Quote the listing below in full and exactly as written, but omit every picture.

★ ★ ★ ★

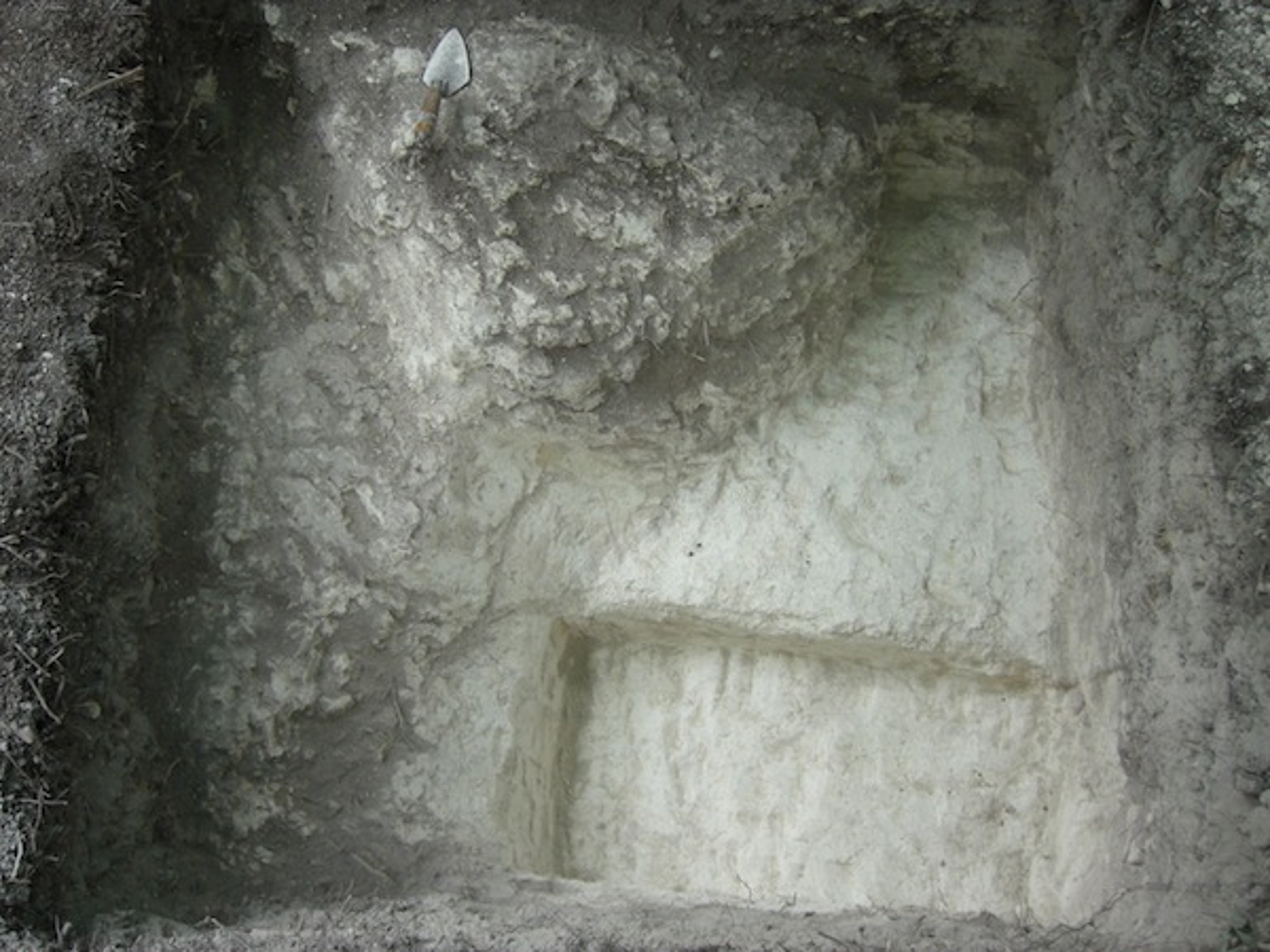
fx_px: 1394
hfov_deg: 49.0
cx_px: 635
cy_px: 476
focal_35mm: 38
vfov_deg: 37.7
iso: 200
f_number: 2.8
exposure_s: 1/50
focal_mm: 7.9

★ ★ ★ ★

**Response:**
fx_px: 1394
hfov_deg: 49.0
cx_px: 635
cy_px: 476
focal_35mm: 38
vfov_deg: 37.7
iso: 200
f_number: 2.8
exposure_s: 1/50
focal_mm: 7.9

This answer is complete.